The latest financing comes about 16 months after Light Sciences Oncology pocketed $40.1 million in venture capital. The newest transaction gives Light Sciences Oncology the right to access a $23.3 million line of credit, along with access to $11.8 million more if investors choose to exercise warrants, according to the regulatory filing. The company hasn’t yet borrowed money under the line of credit, the document says. CEO Llew Keltner, the super-busy CEO I profiled last year, couldn’t immediately be reached for comment. If Light Sciences collects the full amount, it will have raised $172 million for its drug development programs since inception.
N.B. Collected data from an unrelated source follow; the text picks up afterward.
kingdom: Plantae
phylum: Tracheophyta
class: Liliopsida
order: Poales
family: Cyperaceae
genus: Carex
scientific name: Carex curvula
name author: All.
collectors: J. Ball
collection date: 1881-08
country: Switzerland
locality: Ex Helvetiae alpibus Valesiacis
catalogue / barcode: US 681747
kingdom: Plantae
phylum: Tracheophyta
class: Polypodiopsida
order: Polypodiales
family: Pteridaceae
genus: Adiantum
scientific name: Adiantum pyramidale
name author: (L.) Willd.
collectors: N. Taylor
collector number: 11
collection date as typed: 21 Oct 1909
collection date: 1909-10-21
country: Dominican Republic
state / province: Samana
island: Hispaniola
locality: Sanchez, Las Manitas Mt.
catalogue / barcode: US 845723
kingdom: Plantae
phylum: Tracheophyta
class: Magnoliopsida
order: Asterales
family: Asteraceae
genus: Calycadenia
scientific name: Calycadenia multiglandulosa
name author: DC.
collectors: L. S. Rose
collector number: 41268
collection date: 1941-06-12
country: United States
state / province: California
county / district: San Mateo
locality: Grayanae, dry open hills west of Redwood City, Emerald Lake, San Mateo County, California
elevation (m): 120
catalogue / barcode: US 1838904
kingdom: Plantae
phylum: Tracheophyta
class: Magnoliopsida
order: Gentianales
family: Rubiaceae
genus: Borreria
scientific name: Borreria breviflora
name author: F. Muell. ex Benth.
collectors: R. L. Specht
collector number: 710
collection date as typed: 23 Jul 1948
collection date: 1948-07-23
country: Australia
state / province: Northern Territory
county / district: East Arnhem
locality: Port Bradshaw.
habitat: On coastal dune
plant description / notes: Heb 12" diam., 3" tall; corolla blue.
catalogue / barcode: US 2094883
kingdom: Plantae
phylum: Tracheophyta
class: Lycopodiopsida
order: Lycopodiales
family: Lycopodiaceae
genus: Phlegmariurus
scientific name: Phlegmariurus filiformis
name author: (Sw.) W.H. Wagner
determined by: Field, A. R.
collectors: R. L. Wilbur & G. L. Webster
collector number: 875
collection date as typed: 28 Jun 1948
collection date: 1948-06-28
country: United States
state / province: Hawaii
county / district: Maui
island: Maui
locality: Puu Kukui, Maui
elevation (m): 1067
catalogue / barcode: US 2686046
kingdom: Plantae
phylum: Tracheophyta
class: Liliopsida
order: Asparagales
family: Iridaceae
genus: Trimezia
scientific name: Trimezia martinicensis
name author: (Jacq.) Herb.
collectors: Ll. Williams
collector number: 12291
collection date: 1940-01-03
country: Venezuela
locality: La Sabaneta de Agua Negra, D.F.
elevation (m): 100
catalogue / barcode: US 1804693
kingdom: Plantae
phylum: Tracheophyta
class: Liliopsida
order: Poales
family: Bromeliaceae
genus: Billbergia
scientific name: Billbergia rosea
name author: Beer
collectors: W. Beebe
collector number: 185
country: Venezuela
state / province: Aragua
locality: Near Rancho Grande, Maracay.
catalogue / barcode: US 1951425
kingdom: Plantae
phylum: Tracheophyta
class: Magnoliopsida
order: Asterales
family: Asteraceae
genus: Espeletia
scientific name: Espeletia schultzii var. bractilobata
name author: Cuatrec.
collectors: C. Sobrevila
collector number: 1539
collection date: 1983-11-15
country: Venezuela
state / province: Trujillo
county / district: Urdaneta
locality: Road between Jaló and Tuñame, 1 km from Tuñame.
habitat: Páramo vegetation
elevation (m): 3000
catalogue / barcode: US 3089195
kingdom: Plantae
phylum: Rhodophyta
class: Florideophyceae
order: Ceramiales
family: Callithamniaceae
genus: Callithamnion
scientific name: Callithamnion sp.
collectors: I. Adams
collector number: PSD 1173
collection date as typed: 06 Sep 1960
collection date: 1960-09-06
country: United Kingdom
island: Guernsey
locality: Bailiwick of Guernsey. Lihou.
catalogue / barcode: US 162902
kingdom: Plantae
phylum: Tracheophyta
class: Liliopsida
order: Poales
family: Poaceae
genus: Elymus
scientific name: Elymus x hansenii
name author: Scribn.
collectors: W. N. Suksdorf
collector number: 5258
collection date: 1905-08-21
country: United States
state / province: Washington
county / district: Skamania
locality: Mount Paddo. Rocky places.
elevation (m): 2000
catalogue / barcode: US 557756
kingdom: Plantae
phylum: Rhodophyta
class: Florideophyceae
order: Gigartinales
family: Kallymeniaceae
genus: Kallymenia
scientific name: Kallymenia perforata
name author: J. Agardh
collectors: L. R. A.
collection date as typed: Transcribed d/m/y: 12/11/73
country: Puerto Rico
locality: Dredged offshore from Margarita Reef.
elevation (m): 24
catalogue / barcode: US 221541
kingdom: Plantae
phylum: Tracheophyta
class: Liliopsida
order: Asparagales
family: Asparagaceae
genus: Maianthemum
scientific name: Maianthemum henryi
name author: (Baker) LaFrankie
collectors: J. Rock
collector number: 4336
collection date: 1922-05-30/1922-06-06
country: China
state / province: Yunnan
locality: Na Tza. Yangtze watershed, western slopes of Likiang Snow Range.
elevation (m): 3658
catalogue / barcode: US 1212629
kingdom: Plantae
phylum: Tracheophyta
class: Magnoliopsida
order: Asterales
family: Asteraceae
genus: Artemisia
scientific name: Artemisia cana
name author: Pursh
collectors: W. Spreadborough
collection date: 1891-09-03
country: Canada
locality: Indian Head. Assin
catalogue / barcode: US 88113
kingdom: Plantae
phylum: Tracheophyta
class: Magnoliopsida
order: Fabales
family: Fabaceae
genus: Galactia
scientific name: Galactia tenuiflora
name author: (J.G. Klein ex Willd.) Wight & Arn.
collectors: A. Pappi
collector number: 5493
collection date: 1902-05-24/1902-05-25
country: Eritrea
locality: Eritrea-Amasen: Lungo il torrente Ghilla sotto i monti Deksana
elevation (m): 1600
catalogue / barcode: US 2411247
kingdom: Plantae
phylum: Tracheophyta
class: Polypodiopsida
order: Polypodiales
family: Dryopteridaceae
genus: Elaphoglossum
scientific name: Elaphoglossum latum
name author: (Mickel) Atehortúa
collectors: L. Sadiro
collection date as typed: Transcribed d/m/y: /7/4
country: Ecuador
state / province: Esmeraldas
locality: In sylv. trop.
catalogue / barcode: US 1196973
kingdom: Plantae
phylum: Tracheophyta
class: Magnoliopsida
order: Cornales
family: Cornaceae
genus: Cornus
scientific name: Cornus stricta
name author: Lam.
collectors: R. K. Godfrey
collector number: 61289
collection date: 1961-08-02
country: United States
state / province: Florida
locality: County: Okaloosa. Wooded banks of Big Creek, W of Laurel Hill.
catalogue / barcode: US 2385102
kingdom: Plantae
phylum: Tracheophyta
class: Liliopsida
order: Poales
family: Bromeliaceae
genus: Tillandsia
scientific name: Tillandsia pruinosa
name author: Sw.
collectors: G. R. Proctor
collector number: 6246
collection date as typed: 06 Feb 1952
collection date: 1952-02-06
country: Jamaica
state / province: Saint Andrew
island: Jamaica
Light Sciences Oncology is attempting to develop the first treatment of its kind against cancer. The system works by using a light-emitting diode, guided by a biopsy needle, which doctors can thread inside a solid tumor with the help of an ultrasound or CT imaging machine. The patient is then injected with an inactive chemical drug called talaporfin sodium (Aptocine). Once the light is turned on, powered by cheap AAA batteries, it is designed to activate the drug to kill tumors while sparing nearby healthy tissue. The light stays on for almost three hours, during which time the patient can watch TV or read a magazine. After the treatment period, the patient goes home.
The technology is being put to the test in a pivotal clinical trial of more than 200 patients with liver cancer. Light Sciences Oncology hasn’t yet announced the results of that study, which began recruiting patients in November 2006. But other signs from the company have suggested that it likes what it is seeing so far. In August, Light Sciences started two new clinical trials of the technology for two very different applications—treating children with neurofibromatosis, and for treatment of an enlarged prostate, also known as benign prostatic hyperplasia.